# First Harvest - ready for the Farmers Market



## David LaFerney (Jan 14, 2009)

104 Quarts total - from one mail order package in '09, and much work. Wish me luck.


----------



## Me Beeing Me (May 27, 2011)

That's awesome, David! 

Good luck and keep us posted:applause:


----------



## Bigtwin (Jun 19, 2011)

Congrats and hope to have a similar harvest in a couple seasons


----------



## Mbeck (Apr 27, 2011)

Very nice!
Good luck!


----------



## natureboy68 (Feb 28, 2009)

Excellent! How about a look at your label?


----------



## earthchild (Jun 30, 2009)

Nice job!!!


----------



## David LaFerney (Jan 14, 2009)

Sold almost $500 worth @ $14/qt and $8/pt - pints outselling quarts by about 50% (in unit sales) I bet 16 ounce squeeze bottles would sell good at $5 per. Live and learn.

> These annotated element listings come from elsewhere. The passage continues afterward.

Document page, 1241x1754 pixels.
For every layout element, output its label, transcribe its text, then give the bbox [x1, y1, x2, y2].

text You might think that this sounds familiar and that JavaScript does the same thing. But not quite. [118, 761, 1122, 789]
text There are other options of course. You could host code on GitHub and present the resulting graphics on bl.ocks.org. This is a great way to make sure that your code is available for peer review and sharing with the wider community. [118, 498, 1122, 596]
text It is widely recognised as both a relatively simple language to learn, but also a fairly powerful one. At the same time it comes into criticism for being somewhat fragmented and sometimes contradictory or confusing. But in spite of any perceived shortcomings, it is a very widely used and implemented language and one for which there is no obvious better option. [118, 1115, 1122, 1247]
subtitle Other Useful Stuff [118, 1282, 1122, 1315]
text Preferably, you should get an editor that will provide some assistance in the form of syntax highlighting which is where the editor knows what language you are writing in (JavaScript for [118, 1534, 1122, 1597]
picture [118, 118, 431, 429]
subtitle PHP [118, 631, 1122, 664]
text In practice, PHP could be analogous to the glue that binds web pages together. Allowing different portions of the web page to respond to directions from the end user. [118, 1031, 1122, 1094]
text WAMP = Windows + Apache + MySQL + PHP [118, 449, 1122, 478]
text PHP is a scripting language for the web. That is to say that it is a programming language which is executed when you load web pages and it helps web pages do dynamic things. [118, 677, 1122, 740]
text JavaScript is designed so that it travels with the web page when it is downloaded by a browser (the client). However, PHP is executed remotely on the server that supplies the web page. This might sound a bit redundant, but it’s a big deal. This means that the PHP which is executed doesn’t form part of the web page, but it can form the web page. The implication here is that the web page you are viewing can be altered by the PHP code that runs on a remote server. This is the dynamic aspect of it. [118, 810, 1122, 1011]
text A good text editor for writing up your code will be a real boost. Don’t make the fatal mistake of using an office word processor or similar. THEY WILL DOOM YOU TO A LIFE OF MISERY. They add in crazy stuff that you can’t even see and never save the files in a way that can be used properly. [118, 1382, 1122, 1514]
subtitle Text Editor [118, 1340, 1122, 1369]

My labels are just some avery address labels that I already had with this:

Pure Local Honey
Produced at Whitehall apiary
David LaFerney
454 Whitehall rd.
Cookeville, TN

About 7 miles north of town
Harvested July 2011
XXX-XXX-1635


----------



## natureboy68 (Feb 28, 2009)

Great job! Did the pints have a pound of honey, or you just filled them up and whatever they were...


----------



## Pugs (Jul 15, 2004)

natureboy68 said:


> ... Did the pints have a pound of honey, or you just filled them up and whatever they were...


Nature Boy,

A pint of honey should weigh more than a pound. About 12 liquid oz of honey weighs about 16 oz. It looks like he pretty much filled the jars, so they should have weighed around 1 lb 4 oz, or 1 1/3 pounds of honey, if I did the math right. Too tired to think.

Honey is sold by weight. And I say around since it matters how dry the honey is.

This gets confusing every year! What we get for using the same unit of measure for weight and liquid. 

Pugs


----------



## David LaFerney (Jan 14, 2009)

That's correct - I just filled the jars, and didn't label them as to how much they contained. My sign did price it as pints and quarts. 

The Friday market was a "Buy Local" event promoted by the department of agriculture, and the local extension agent stopped by for a few minutes and they actually used some of my honey as part of a display up front - I didn't win a prize or anything.

Anyway, it's informal, but seemed to pass muster. Tennessee is fairly relaxed about such things - especially for small time local producers. We aren't even required to collect or pay sales tax.

BTW, when I was speculating on the saleability of smaller containers I meant to say that 8 oz (1/2 pint) squeeze bottles might sell for $5. Less out of pocket clearly drives the sale of smaller containers.


----------